BRUXELLES. Sono in pochi a dire quello che tutti pensano, a criticare, seppure non con energia tale da far saltare il tavolo, l’atteggiamento sempre più autoritario di Erdogan. Così il vertice Ue-Turchia scorre senza scossoni e in tre ore mantiene le promesse. I leader europei firmano la dichiarazione grazie alla quale ad Ankara andranno tre miliardi per aiutare ad ospitare i 2,2 milioni di rifugiati siriani diretti in l’Europa. C’è l’impegno a liberalizzare i visti per i turchi che vorranno viaggiare nel Vecchio Continente e c’è la ripartenza del negoziato di adesione all’Ue. In cambio i turchi promettono di chiudere le frontiere, di non permettere più che centinaia di migliaia di migranti salpino verso le coste greche per poi incolonnarsi sulla rotta balcanica e arrivare in Nord Europa. Richiesta fondamentale per Angela Merkel e per le istituzioni di fronte a una crisi, quella dei migranti, che sta minando la coesione europea e indebolisce la leadership di diversi capi di governo. Ieri Erdogan però non si è presentato a Bruxelles, ha mandato il premier Davutoglu. Gli europei, dal canto loro, non hanno ancora deciso chi metterà i soldi: la Commissione propone di pagare 500 milioni chiedendo che gli altri 2,5 miliardi vengano sborsati dai governi, che però non ne vogliono sapere. Quando alla riapertura dei negoziati di adesione, viene indicato un solo capitolo (politica economica) mentre vengono stralciati gli altri cinque su richiesta di Cipro e Grecia che non vogliono promettere troppo ai turchi. Sul tavolo anche l’impegno europeo di prendersi carico di parte dei rifugiati accolti in Turchia in cambio della chiusura delle rotte migratorie. La Merkel ha riunito i leader di Austria, Svezia, Finlandia, Olanda, Belgio, Lussemburgo e Grecia e la stampa tedesca ha parlato di un numero tra i 100 e i 400mila richiedenti asilo che verrebbero redistribuiti tra i Ventotto. Il premier olandese Mark Rutte ha però smentito la cifra. Visto il ritardo con il quale i governi stanno procedendo allo smistamento di 160mila siriani sbarcati in Italia e Grecia, a Bruxelles ci si aspetta che i numeri finali saranno ben più contenuti.

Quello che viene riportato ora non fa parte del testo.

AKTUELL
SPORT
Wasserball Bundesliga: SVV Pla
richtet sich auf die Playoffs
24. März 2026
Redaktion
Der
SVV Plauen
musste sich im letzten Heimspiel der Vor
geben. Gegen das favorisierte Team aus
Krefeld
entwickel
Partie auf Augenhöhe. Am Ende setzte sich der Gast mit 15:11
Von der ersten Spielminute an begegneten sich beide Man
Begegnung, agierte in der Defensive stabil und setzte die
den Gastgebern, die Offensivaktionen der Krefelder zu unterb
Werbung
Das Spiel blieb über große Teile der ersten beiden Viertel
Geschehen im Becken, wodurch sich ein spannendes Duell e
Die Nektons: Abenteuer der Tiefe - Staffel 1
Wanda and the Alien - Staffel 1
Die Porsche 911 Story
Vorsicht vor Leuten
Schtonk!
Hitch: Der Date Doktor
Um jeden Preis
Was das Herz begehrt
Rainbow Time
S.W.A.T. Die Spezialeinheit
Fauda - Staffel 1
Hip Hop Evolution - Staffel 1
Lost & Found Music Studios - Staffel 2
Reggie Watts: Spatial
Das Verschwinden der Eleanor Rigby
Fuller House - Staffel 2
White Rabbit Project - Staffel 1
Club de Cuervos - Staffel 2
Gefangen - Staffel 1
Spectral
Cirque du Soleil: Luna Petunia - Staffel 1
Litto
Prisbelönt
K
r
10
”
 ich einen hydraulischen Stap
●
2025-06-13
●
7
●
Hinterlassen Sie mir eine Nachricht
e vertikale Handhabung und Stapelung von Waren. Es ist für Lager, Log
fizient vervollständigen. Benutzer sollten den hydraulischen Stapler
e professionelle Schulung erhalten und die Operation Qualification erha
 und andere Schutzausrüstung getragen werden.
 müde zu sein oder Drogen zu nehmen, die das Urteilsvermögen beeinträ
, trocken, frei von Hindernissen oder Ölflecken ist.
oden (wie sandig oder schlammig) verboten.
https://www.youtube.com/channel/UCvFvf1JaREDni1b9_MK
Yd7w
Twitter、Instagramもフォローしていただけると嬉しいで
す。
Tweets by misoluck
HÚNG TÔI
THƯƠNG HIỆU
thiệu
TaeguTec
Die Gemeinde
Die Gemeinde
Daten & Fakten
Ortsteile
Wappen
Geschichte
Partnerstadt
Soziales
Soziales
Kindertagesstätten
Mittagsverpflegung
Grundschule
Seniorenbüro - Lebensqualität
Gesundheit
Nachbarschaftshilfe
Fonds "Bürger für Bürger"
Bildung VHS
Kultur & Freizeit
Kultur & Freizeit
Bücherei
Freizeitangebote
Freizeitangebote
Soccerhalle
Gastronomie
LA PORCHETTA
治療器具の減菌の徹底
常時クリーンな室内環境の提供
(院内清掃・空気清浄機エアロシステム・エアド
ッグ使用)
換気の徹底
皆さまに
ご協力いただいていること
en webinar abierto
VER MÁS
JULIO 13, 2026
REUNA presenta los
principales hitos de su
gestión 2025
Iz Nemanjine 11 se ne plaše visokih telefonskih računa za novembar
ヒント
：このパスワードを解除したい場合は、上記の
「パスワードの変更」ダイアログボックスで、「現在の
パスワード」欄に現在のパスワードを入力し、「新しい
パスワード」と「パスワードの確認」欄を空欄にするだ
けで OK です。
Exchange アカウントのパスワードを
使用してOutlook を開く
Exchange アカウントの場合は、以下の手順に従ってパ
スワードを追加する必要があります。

Nella dichiarazione finale non vengono stigmatizzati i diritti umani violati, l’ambiguità della politica di Erdogan in Siria, la libertà di stampa sotto pressione e la tensione con Putin.
Gli europei però sperano che la riattivazione dei rapporti politici con Ankara possa addolcire Erdogan. Le critiche al Sultano vengono poste solo da alcuni leader e dall’Alto rappresentante Federica Mogherini. Arrivando a Bruxelles Renzi premette: «Teniamo alta l’asticella sui diritti umani». Nel vertice afferma di avere con sé la lettera ai leader Ue dei due giornalisti turchi imprigionati da Erdogan per avere scavato sui rapporti tra Ankara e Daesh: «Non possiamo far finta che non ci sia così come non è possibile far finta di nulla sulla questione curda». Renzi con la stampa parla anche di Siria, difendendo la scelta di non bombardare senza prima avere una strategia politica: «La posizione italiana è la più forte in prospettiva, le grandi crisi non si risolvono con qualche dichiarazione muscolare, ci vuole la diplomazia».